Typische Anwendungsbereiche für den Grundbruch-Rechner
Der Grundbruch-Rechner eignet sich für eine Vielzahl ingenieurtechnischer Aufgabenstellungen:
- Vordimensionierung im Hoch- und Tiefbau — Ingenieure nutzen den Grundbruch-Rechner, um die erforderliche Fundamentbreite und Einbindetiefe frühzeitig abzuschätzen.
- Variantenstudien & Sensitivitätsanalysen — Prüfen Sie im Grundbruch-Rechner, wie sich eine Vertiefung der Gründungssohle oder eine Verbreiterung des Fundaments auf die Gesamtsicherheit auswirkt.
- Geotechnik-Lehre & Studium — Bauingenieurstudenten verwenden den Grundbruch-Rechner zur Veranschaulichung der Terzaghi-Theorie und zur Kontrolle manueller Rechenwege.
- Plausibilitätsprüfung von Baugrundgutachten — Bauplaner können mit dem Grundbruch-Rechner geotechnische Empfehlungen schnell auf Plausibilität überprüfen.
Wichtige Praxishinweise zur Grundbruchberechnung
Obwohl dieser Rechner verlässliche Orientierungswerte liefert, müssen in der realen Bauausführung folgende geotechnische Faktoren beachtet werden:
- Grundwassereinfluss: Steht Grundwasser oberhalb oder im Bereich der Fundamentsohle an, verringert sich die Wichte des Bodens infolge von Auftrieb auf die Wichte unter Auftrieb ($\gamma\prime \approx \gamma - 10,\text{kN/m}^3$), was die Grenztragfähigkeit deutlich reduziert.
- Normative Nachweise nach Eurocode 7 (DIN EN 1997-1 / DIN 4017): In Deutschland und Europa werden baurechtlich verbindliche Nachweise nach dem Teilsicherheitskonzept (Grenzzustand GEO) geführt, wobei Teilsicherheitsbeiwerte für Einwirkungen und Bodenwiderstände angesetzt werden.
- Setzungsnachweis: Eine ausreichende Grundbruchsicherheit garantiert nicht automatisch schadensfreie Setzungen.

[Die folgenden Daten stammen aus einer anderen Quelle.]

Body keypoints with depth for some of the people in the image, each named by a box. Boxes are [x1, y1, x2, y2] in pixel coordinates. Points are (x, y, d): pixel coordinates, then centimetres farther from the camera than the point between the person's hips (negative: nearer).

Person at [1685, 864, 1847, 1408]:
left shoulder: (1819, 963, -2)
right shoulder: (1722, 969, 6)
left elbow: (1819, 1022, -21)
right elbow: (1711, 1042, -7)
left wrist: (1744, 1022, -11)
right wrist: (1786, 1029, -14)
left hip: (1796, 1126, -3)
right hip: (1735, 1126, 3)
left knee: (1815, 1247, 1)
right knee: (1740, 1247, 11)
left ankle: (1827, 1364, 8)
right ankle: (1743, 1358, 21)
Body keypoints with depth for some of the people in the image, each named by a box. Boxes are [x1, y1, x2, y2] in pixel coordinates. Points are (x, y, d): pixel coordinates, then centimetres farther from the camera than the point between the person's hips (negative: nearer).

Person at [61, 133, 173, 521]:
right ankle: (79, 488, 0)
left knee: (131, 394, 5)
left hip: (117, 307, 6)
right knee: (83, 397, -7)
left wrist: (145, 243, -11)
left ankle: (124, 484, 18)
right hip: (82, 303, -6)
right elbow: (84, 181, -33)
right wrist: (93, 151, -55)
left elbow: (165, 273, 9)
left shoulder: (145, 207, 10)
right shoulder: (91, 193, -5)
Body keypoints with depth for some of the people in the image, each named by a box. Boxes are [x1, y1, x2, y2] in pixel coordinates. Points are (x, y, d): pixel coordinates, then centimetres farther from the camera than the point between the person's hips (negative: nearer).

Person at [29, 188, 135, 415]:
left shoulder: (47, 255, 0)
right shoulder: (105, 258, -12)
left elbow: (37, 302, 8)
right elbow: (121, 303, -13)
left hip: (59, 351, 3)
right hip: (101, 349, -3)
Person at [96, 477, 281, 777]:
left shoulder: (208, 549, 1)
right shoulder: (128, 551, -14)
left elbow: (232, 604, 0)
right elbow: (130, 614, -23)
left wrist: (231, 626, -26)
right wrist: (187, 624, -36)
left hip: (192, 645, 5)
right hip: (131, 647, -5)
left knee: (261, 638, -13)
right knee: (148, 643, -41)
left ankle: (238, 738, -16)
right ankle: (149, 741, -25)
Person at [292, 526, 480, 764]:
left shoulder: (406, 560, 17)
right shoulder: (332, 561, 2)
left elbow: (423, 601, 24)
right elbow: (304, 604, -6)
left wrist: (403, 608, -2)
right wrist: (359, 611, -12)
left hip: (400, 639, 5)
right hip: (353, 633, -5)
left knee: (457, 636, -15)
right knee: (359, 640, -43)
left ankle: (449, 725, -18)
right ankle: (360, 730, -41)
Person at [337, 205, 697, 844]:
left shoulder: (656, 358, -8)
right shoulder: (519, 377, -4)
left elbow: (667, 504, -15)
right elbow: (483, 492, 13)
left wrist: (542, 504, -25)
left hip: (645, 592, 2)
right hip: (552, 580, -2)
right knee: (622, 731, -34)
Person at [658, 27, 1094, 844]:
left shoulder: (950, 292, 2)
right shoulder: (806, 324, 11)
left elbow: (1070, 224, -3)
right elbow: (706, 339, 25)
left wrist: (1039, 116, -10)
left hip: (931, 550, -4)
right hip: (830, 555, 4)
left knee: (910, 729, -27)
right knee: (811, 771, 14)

Der Gebrauchstauglichkeitsnachweis (SLS) erfordert in der Regel eine separate Setzungsberechnung.
- Baugrundgutachten erforderlich: Ein Online-Tool ersetzt kein projektspezifisches Baugrundgutachten durch einen qualifizierten Sachverständigen für Geotechnik.